■ **Task item**:
Please repeat, exactly and without pictures, the lines of the entries below that run from the one containing "the fridge." through the one containing "Why did they".
#### Data records
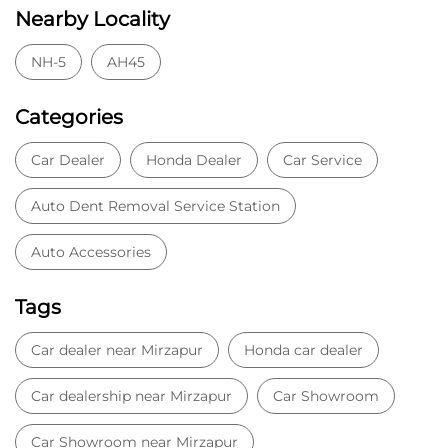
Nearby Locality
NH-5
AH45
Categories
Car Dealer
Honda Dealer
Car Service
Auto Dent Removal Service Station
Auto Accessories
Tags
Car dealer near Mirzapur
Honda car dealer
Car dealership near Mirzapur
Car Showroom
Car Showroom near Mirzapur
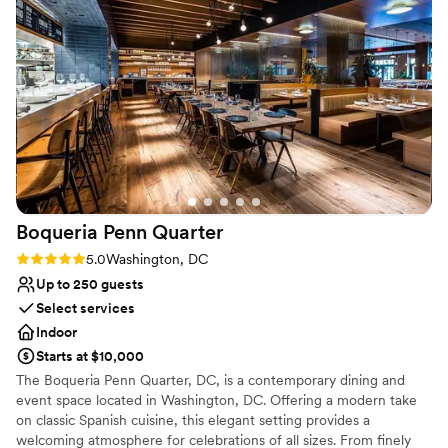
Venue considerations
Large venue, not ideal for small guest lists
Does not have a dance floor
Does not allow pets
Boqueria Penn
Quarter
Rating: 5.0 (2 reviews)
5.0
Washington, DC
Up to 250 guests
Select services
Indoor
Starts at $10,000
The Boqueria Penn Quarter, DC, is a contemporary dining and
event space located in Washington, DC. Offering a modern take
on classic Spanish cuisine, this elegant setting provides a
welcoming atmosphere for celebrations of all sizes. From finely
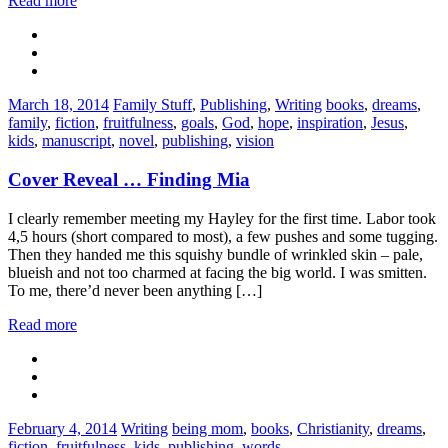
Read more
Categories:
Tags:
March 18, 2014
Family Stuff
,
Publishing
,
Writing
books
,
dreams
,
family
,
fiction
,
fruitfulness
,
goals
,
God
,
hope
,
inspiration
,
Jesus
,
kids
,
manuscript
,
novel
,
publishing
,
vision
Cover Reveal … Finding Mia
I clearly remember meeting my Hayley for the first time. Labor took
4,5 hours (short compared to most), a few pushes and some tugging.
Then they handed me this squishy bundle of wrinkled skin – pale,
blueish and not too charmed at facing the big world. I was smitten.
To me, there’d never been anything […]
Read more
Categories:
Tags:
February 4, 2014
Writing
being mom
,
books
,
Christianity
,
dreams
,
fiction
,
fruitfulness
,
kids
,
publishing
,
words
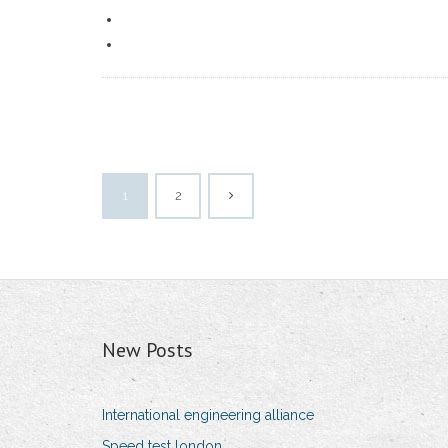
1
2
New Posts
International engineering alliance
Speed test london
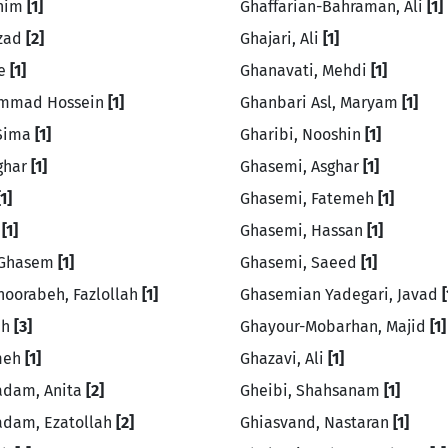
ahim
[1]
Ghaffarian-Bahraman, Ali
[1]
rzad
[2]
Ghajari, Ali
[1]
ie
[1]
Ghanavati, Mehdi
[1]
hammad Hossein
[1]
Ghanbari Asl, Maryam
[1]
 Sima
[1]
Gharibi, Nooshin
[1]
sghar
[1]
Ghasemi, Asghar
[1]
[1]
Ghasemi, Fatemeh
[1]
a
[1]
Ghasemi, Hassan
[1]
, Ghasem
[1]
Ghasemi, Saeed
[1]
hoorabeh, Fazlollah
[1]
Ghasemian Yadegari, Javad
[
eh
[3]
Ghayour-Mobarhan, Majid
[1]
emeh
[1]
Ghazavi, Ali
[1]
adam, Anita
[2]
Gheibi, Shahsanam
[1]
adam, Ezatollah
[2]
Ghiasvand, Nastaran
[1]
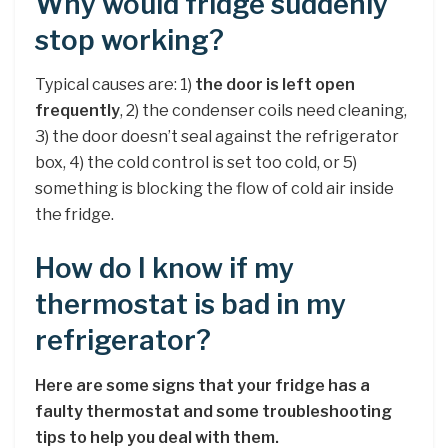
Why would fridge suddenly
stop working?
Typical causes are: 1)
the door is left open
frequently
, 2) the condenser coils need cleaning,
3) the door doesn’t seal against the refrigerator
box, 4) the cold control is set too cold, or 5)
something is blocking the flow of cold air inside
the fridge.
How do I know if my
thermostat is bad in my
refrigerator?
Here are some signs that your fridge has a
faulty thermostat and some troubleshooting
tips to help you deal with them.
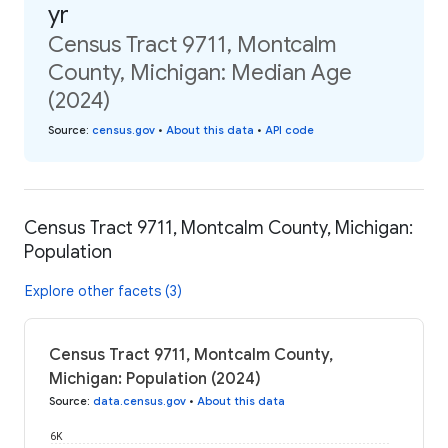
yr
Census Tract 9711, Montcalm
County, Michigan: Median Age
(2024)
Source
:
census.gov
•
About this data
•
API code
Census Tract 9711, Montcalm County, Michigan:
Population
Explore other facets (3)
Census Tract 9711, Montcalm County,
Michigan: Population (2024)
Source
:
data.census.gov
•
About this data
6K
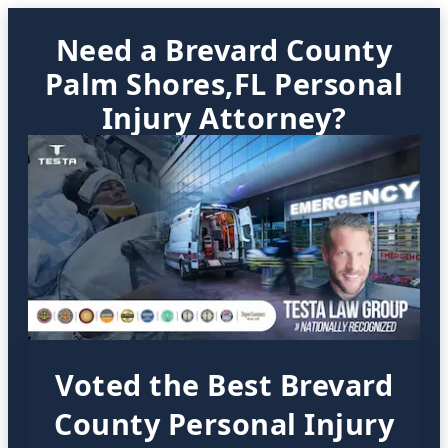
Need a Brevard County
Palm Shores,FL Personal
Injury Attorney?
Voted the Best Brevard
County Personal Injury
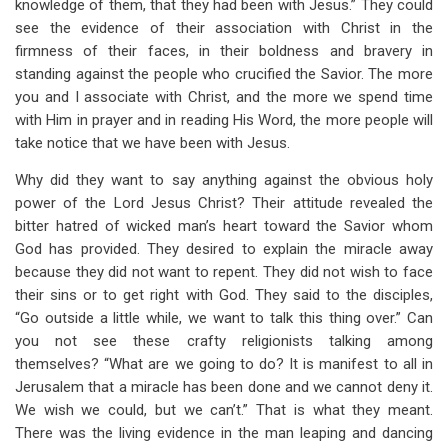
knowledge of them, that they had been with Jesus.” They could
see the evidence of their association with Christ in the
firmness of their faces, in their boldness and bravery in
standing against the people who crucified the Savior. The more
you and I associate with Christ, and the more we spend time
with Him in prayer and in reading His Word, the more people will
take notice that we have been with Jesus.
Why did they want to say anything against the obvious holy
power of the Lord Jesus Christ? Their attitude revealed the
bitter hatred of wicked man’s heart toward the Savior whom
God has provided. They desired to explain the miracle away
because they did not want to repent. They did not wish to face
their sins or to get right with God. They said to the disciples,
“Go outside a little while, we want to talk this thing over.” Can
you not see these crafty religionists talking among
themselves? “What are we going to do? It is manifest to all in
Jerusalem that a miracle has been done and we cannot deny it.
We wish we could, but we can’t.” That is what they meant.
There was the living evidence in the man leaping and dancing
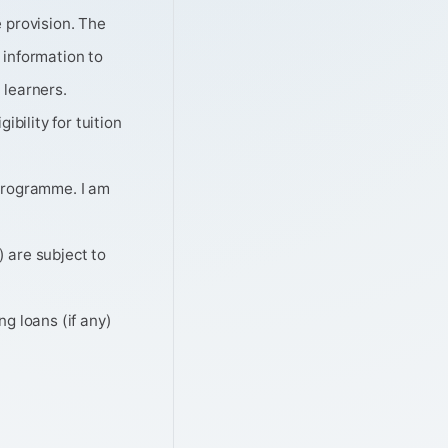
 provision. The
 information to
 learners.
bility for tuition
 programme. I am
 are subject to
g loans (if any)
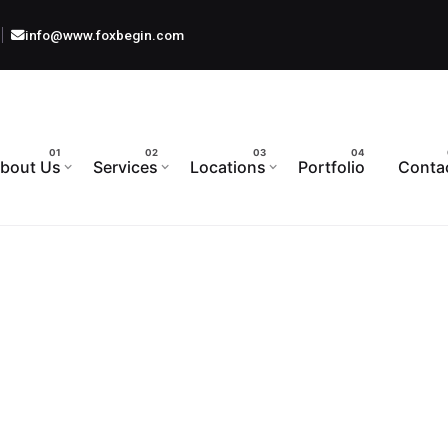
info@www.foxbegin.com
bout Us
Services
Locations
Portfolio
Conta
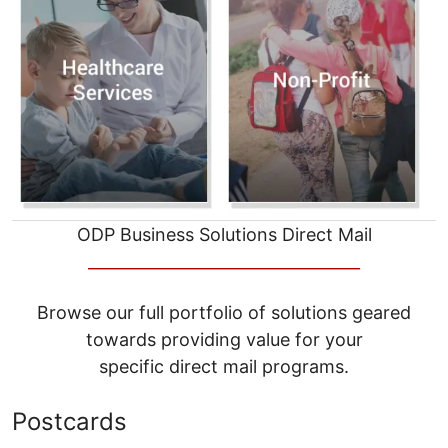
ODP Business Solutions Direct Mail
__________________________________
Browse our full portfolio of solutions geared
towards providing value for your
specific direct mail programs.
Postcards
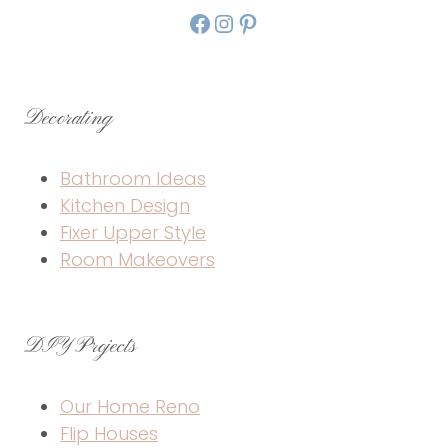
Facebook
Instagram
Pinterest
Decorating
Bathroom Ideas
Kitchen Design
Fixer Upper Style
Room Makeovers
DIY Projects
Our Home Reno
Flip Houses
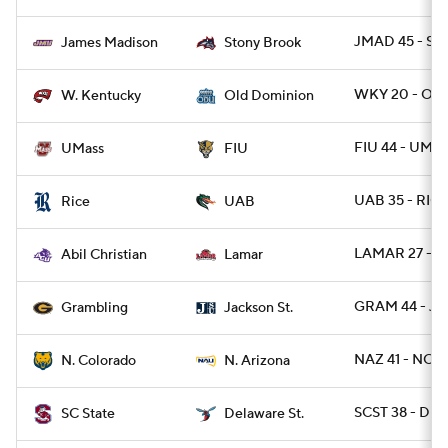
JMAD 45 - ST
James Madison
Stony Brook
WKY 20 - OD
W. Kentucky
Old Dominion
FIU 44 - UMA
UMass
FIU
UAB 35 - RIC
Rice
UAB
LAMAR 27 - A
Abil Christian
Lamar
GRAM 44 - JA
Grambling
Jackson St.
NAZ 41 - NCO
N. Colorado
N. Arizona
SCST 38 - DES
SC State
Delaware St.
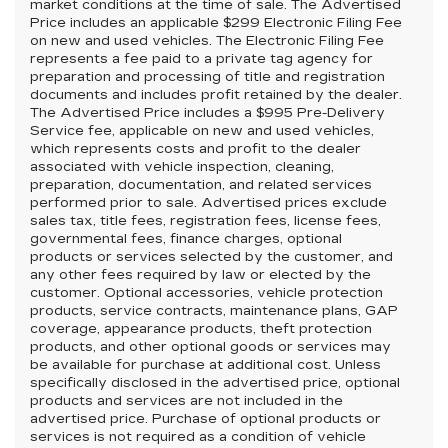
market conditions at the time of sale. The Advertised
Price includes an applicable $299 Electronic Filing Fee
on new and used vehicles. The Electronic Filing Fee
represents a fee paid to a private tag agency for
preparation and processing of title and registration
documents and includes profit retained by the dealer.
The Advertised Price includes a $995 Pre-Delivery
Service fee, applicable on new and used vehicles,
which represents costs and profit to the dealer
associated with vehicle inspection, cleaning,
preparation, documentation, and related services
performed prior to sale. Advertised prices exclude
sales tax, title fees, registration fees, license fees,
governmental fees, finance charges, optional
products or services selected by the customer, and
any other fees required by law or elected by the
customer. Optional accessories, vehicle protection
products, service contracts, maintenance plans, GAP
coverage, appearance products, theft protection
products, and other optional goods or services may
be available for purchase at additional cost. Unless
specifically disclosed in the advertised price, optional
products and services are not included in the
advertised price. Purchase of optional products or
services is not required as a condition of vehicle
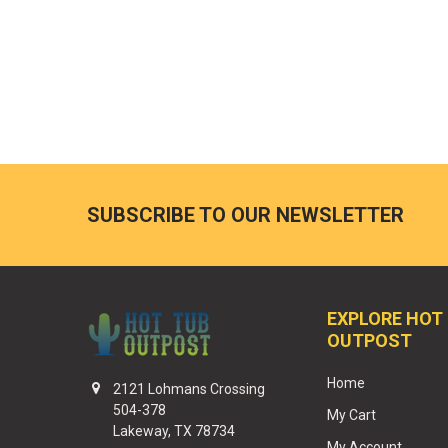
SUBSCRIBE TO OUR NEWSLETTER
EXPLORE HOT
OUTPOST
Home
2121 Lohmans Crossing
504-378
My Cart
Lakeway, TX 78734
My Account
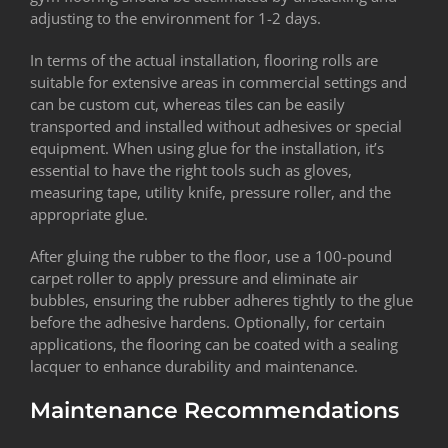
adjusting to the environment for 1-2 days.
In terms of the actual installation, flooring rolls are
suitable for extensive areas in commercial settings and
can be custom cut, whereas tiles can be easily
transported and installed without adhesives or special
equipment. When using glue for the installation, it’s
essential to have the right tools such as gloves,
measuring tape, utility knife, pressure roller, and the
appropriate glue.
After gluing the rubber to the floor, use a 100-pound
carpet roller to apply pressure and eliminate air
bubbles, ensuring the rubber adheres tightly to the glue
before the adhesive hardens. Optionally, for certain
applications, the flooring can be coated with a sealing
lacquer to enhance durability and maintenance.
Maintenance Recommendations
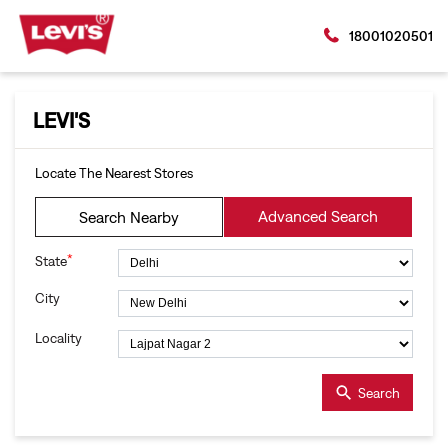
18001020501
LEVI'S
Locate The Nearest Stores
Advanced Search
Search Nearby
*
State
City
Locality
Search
########
■ **Written response**:
the fridge.
How do I know if my
thermostat is bad in my
refrigerator?
Here are some signs that your fridge has a
faulty thermostat and some troubleshooting
tips to help you deal with them.
yr
Census Tract 9711, Montcalm
County, Michigan: Median Age
(2024)
Source
:
census.gov
•
About this data
•
API code
Census Tract 9711, Montcalm County, Michigan:
Population
Explore other facets (3)
Census Tract 9711, Montcalm County,
Michigan: Population (2024)
Source
:
data.census.gov
•
About this data
6K
Need a Brevard County
Palm Shores,FL Personal
Injury Attorney?
Voted the Best Brevard
County Personal Injury
knowledge of them, that they had been with Jesus.” They could
see the evidence of their association with Christ in the
firmness of their faces, in their boldness and bravery in
standing against the people who crucified the Savior. The more
you and I associate with Christ, and the more we spend time
with Him in prayer and in reading His Word, the more people will
take notice that we have been with Jesus.
Why did they want to say anything against the obvious holy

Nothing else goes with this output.